Thursday, July 22, 2010

Noncompliance Leads to a Victory for Liberty

I'm glad I read Instapundit, because my day has been made brighter by the news that Arizona's statists have given up on their money-grubbing speed camera program. Here's a cheerful story which explains that widespread noncompliance was the key.
Dozens of photo-enforcement cameras on freeways throughout the state are coming down this week. A total of 76 cameras will cease operation on Thursday. ...While the cameras have done a good job at snapping speeders, drivers have been ignoring the tickets. According to the Department of Public Safety, the cameras led to more than 700,000 tickets in the first year of operation. Many of those people, however, never paid the fines. ...Any driver who ignored a photo-enforcement ticket was supposed to have been served. One problem was that process servers were inundated and simply couldn't get to everybody. If a person was not served, his or her ticket became invalid after three months. The speeding tickets should have generated about $90 million in the first year of the program. About one-third of that was actually collected.
And here's a website with further details, including about how one group of activists were vandalizing the revenue cameras. As the person who wrote the article says, "I say to the people of Arizona: Bravo! How very American of you."
The State, as an institution, thrives on confrontation. The best antidote is peaceful non-compliance. Simply ignore the State, disengage, and the State is rendered impotent. Through the highway camera system, it was hoped that an additional burst of revenue would roll in. Instead, it became a massive drain on the state's budget. Not only did it not bring in the hoped-for revenue, it didn't even make enough money to pay for expense of installing and maintaining the cameras. The citizens simply ignored the tickets that arrived in the mail. The state of Arizona doesn't have the money nor the resources to follow up on the unpaid tickets. To top that all off, a group of activists went around vandalizing the traffic cams '" icing on the cake.

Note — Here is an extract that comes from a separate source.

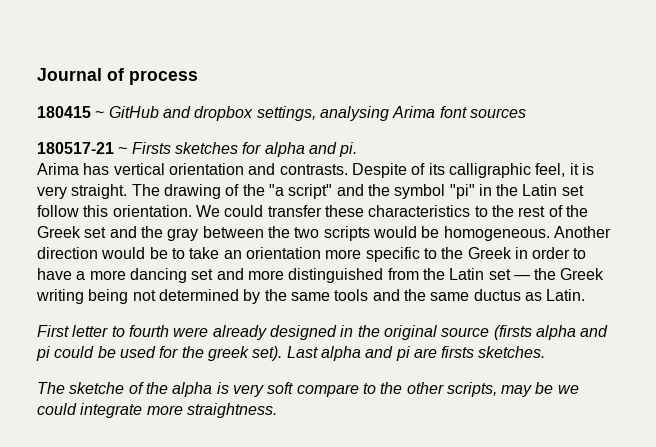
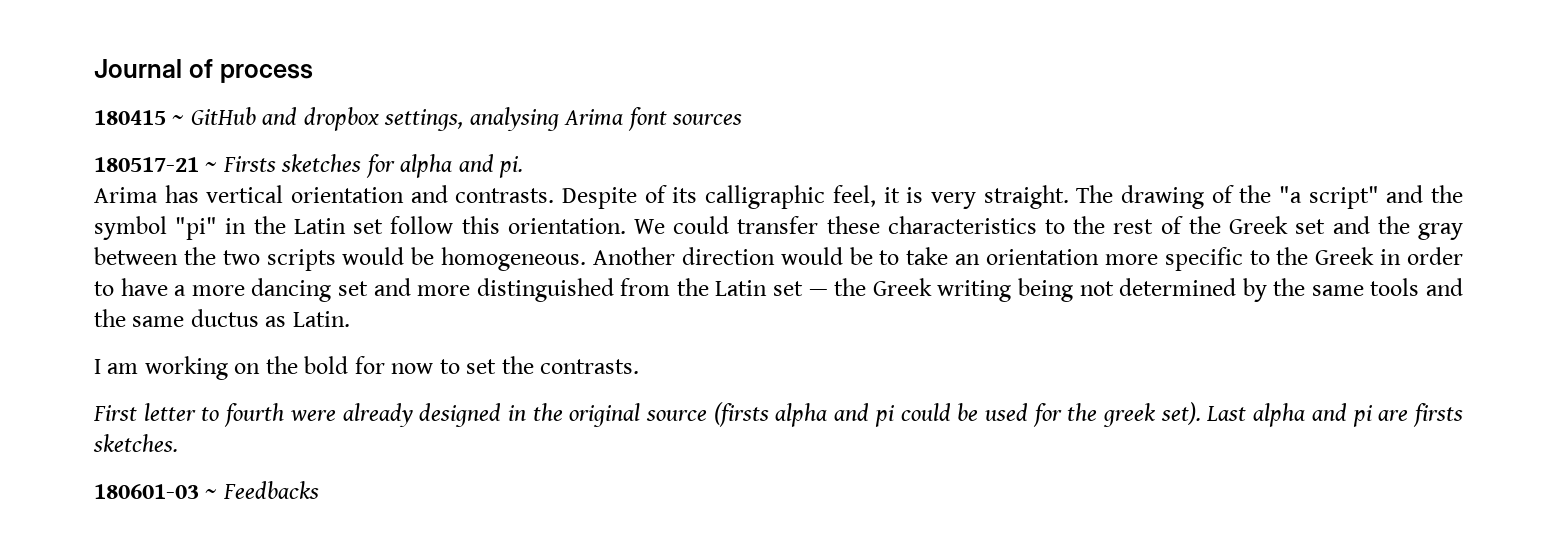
(586, 295) none -> [94,356,640,380] // I am working on the bold for now to set the contrasts.
[37,382,579,397] [37,403,277,418] The sketche of the alpha is very soft compare to the other scripts, may be we could integrate more straightness. -> [94,481,319,499] 180601-03 ~ Feedbacks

Allow me to conclude with my personal experiences. I've been nailed by speed (revenue) cameras twice. In both cases, the speed limits were set absurdly low. In one case, it was a 45-mph limit on a stretch of interstate highway. In the other case, a 25-mph limit on a six lane major artery. Sadly, I had to pay. But the real outrage is that there is no plausible explanation for those speed limits/camera placements other than to rip off drivers. I just hope someday I have jury duty and the case is about somebody arrested for vandalizing a camera.